Limit of $\frac{2^n}{n^{\sqrt{n}}}$ $$\lim_{n\to\infty}\frac{2^n}{n^{\sqrt{n}}}$$
The way I see it is that denominator is super-exponential and the numerator is only exponential, so this must be $0$ but wolfram is saying it is infinite.
How do I evaluate this limit?
 A: You need  some (easy) asymptotic analysis to obtain the limit.
As already noted
$$\frac{2^n}{n^{\sqrt{n}}}=\mathrm e^{n\ln 2-\sqrt{n}\ln n}=\mathrm e^{n\ln 2\bigl(1-\tfrac{\ln n}{\sqrt n\ln 2}\bigr)}.$$
Now it is standard that 
$$\ln n=o(\sqrt n)\enspace\text{ –  in other words },\; \lim_{n\to\infty} \frac{\ln n}{\sqrt n}=0.$$
Therefore, the second factor in the exponent tends to $1$, and consequently the exponent  itself tends to $+\infty$.
A: Hint:
You can rewrite it as follows:
$$\lim_{n \to \infty} \exp{(n \ln{2}-\sqrt{n} \ln{n})}$$
Can you take it from here?
Edit: Now you only need to notice, that $n \ln{2}$ grows faster than $\sqrt{n} \ln{n}$.
A: By substituting $n=2^{t}$, we obtain $${2^n\over n^{\sqrt n}}={2^{2^t}\over 2^{t\cdot 2^{t\over 2}}}=2^{2^t-t\cdot 2^{t\over 2}}$$which tends to $\infty$.
A: HINT.-(A way to see it) The derivative of $f(x)=\dfrac{2^x}{x^{\sqrt{x}}}$ is equal to $\dfrac{2^{x-1}}{x^{\sqrt x-0.5}}(\sqrt x\ln4-2-\ln x)$ and it has only one zero at $x_0\approx 9.319913$. It is not difficult to see that $f$ has a minimum at $x_0$ then that  for $x\gt x_0$   the function is strictly increasing.

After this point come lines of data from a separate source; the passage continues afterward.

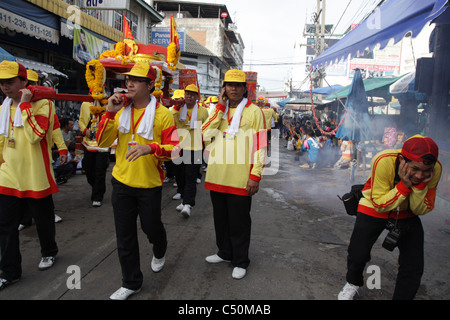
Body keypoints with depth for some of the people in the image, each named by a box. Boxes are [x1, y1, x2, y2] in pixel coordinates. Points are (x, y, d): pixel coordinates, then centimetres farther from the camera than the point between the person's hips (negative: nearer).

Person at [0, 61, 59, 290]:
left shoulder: (42, 104, -11)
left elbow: (36, 135, -27)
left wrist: (25, 104, -23)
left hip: (35, 177, -6)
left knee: (43, 219, 12)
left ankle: (49, 252, 38)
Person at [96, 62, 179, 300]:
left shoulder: (163, 114, -11)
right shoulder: (120, 110, 2)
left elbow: (174, 149, -13)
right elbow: (102, 142, -4)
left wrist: (151, 148, -31)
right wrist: (110, 112, -14)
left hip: (149, 184, -4)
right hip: (122, 182, 4)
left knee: (151, 226, 15)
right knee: (124, 235, 10)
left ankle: (159, 252, 51)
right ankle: (131, 283, 29)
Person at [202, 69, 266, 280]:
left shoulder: (253, 111, -2)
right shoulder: (218, 110, 13)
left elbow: (260, 145, -7)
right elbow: (205, 134, -3)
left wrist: (255, 176, -13)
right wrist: (220, 107, -5)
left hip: (240, 179, -5)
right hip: (217, 176, 5)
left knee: (239, 222, 6)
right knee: (220, 218, 18)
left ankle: (240, 262, 24)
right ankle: (224, 252, 38)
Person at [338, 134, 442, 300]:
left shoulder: (435, 169, -24)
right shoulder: (383, 161, -34)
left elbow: (420, 210, -14)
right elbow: (379, 205, -26)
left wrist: (420, 186, -32)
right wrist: (404, 185, -37)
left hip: (407, 214, 3)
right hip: (374, 209, -2)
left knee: (414, 267, -2)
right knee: (357, 255, -2)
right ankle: (353, 283, 32)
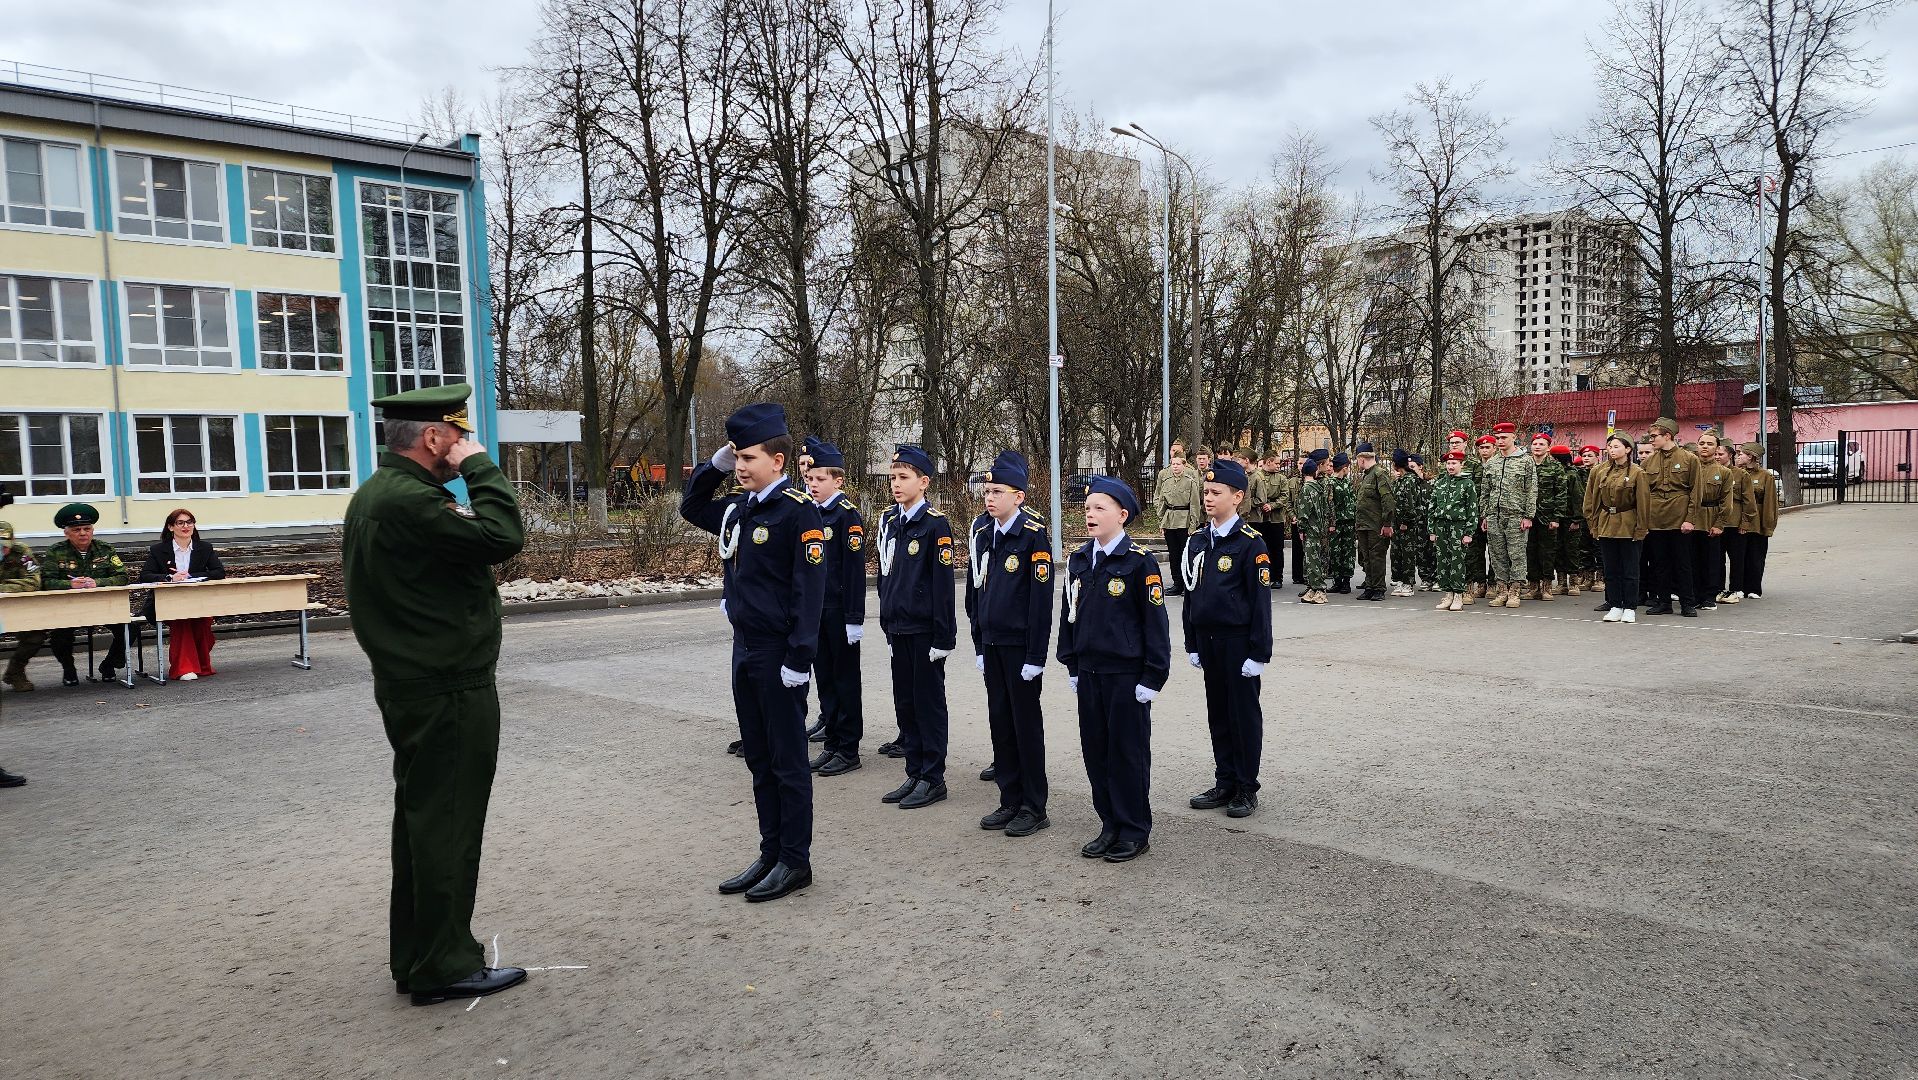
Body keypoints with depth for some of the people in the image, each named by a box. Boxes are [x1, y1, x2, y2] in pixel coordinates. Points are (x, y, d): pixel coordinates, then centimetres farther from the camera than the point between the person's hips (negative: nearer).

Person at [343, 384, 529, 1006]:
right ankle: (445, 967, 9)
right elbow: (503, 537, -25)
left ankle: (415, 956, 28)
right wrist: (480, 468, -16)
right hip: (447, 691, -11)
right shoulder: (410, 500, -21)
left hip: (410, 685, 11)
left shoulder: (374, 494, 13)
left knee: (422, 817, 17)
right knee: (448, 822, -1)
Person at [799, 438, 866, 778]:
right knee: (824, 678, 12)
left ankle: (848, 749, 11)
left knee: (845, 680, 3)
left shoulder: (847, 515, -11)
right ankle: (831, 744, 21)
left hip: (840, 612, -7)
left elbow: (855, 569, -15)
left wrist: (855, 618, -17)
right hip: (815, 610, 7)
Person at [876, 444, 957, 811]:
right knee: (904, 703, 13)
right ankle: (914, 774, 24)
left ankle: (933, 779, 13)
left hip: (926, 630, -7)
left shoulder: (935, 524, -12)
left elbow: (943, 584, -14)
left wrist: (944, 637, -14)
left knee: (929, 703, 3)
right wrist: (887, 623, 15)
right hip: (898, 628, 7)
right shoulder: (888, 521, 9)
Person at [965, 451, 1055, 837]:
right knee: (999, 722, 12)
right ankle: (1010, 801, 23)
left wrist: (1036, 656, -15)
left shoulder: (1034, 534, -12)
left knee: (1026, 723, 3)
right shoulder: (981, 533, 6)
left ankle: (1034, 808, 14)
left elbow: (1041, 599, -14)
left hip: (1021, 645, -6)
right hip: (992, 644, 6)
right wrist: (978, 645, 11)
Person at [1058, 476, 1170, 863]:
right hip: (1089, 673, 6)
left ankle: (1134, 832, 16)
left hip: (1127, 675, -6)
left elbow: (1155, 623, -10)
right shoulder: (1079, 561, 7)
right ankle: (1110, 825, 24)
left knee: (1129, 752, 3)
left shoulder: (1139, 562, -11)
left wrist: (1152, 678, -11)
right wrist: (1072, 666, 13)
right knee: (1095, 751, 11)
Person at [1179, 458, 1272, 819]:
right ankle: (1225, 782, 23)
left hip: (1238, 642, -6)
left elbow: (1260, 601, -12)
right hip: (1207, 640, 6)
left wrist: (1259, 653, -13)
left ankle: (1247, 788, 14)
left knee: (1244, 714, 4)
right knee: (1217, 714, 13)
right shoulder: (1197, 542, 7)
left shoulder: (1251, 543, -11)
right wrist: (1192, 643, 12)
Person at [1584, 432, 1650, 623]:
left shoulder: (1637, 473, -7)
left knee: (1630, 569, 3)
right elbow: (1591, 499, 9)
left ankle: (1629, 608, 11)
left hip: (1628, 527, -4)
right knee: (1611, 569, 8)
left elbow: (1643, 504, -6)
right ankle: (1615, 606, 16)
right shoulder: (1599, 471, 4)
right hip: (1605, 526, 4)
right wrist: (1594, 523, 4)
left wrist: (1640, 529, -8)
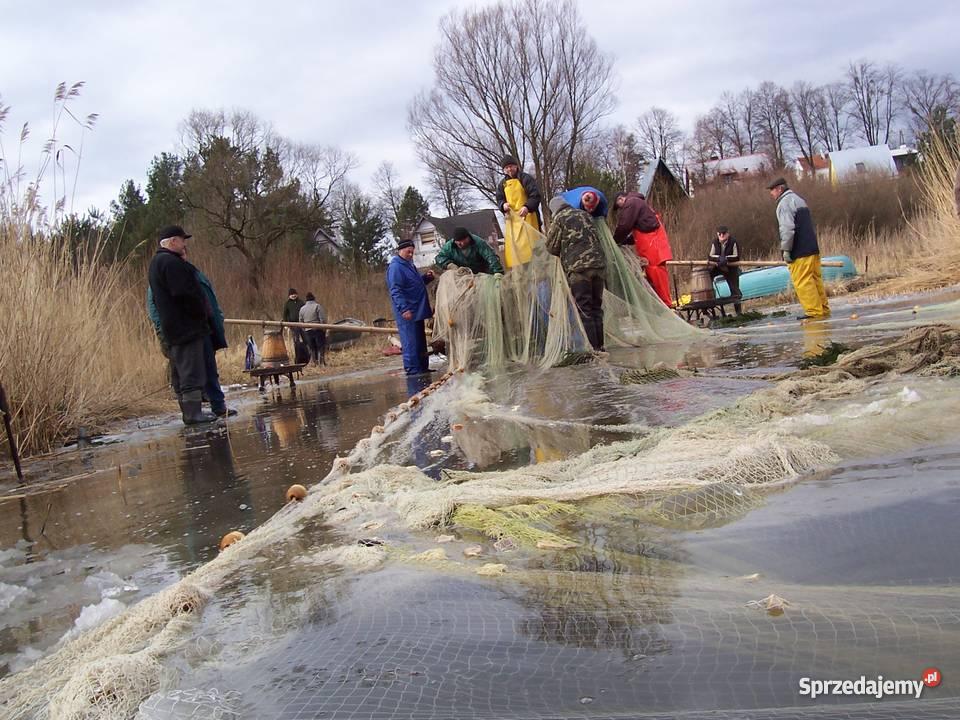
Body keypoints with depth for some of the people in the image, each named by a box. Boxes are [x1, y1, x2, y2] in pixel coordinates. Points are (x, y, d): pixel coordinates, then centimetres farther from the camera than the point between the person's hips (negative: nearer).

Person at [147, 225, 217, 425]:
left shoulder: (156, 263, 19)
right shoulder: (172, 262, -15)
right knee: (192, 371, -8)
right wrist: (204, 314, -10)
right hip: (186, 326, -11)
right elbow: (186, 294, -22)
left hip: (172, 328, 11)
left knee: (180, 371, 13)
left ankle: (189, 411, 18)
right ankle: (193, 413, -8)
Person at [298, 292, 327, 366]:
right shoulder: (317, 306, -6)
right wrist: (324, 329, -4)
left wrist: (304, 330, 20)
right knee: (321, 346, 0)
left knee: (312, 348, 10)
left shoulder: (302, 308, 11)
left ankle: (315, 362, 10)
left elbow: (300, 321, 14)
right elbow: (323, 319, -11)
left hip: (308, 331, 4)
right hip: (318, 329, -4)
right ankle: (321, 361, -7)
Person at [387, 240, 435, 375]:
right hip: (407, 313, -10)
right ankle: (412, 370, -6)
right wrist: (404, 308, -28)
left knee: (420, 342, 15)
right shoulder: (395, 267, -13)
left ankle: (422, 368, 23)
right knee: (410, 342, -9)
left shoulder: (409, 265, 16)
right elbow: (395, 291, -21)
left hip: (417, 311, 10)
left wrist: (426, 277, 9)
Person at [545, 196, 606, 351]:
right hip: (599, 264, 5)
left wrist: (564, 251, 27)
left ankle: (593, 348, -5)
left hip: (578, 268, -5)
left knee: (584, 309, -2)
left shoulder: (559, 219, 4)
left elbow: (552, 248, 8)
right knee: (596, 307, 12)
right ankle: (600, 346, 12)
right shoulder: (584, 214, 20)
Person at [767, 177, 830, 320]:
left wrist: (785, 249, -16)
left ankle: (814, 311, -7)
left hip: (799, 252, -10)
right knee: (816, 280, 11)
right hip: (813, 249, 10)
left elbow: (787, 229, -20)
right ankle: (823, 309, 14)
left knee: (802, 282, -7)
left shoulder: (784, 203, -9)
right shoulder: (799, 200, 22)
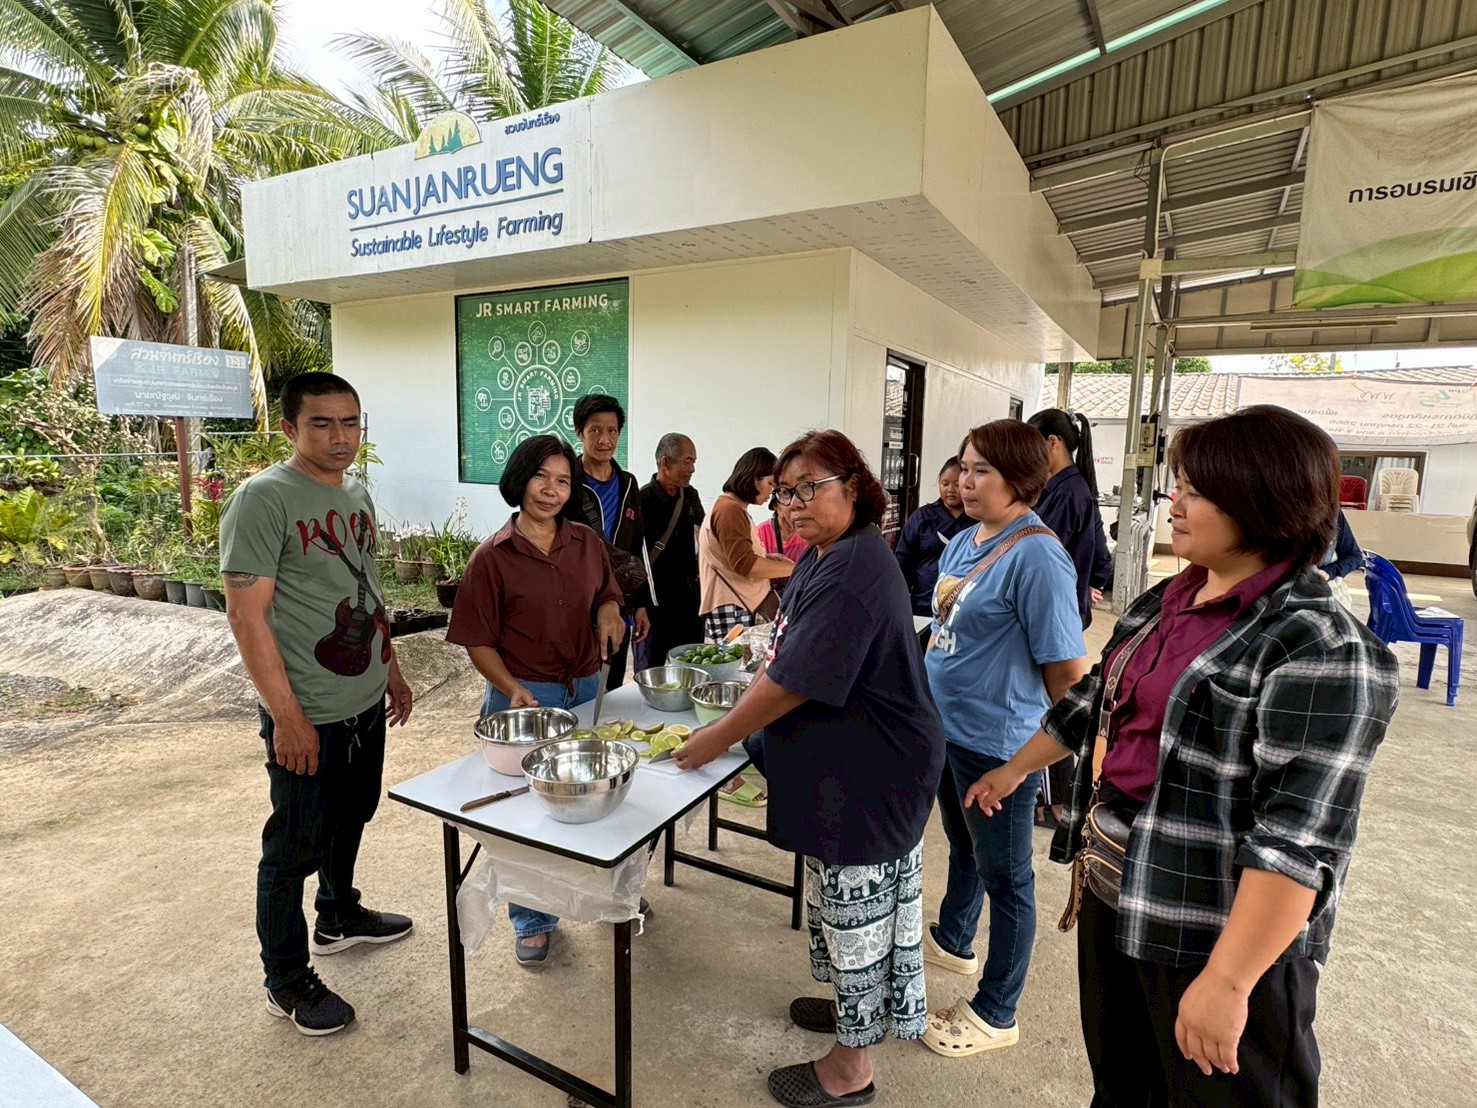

You can deduce this way that your limit is not $0$ and it is according with Wolfram says.
A: Let us suppose, $a^2<n<(a+1)^2$
It means $2^{\sqrt n}>2^a>(a+1)^2>n$ for $ n>5$, 
So now we have $\frac{2^{\sqrt n}}{n}>1$ hence the limit is infinity. 
again if,  $n=a^2$ then we have $ 2^a>a^2$ again the fraction is larger than $1$ hence $c_n^{\sqrt n}$ tends to $\infty$, 
With $c_n>1$. also $c_{n+1}>c_n$,  where $c_n=\frac {2^{\sqrt n}}{n}$.
Note :  the function $\frac {2^{\sqrt n}}{n}$ is increasing.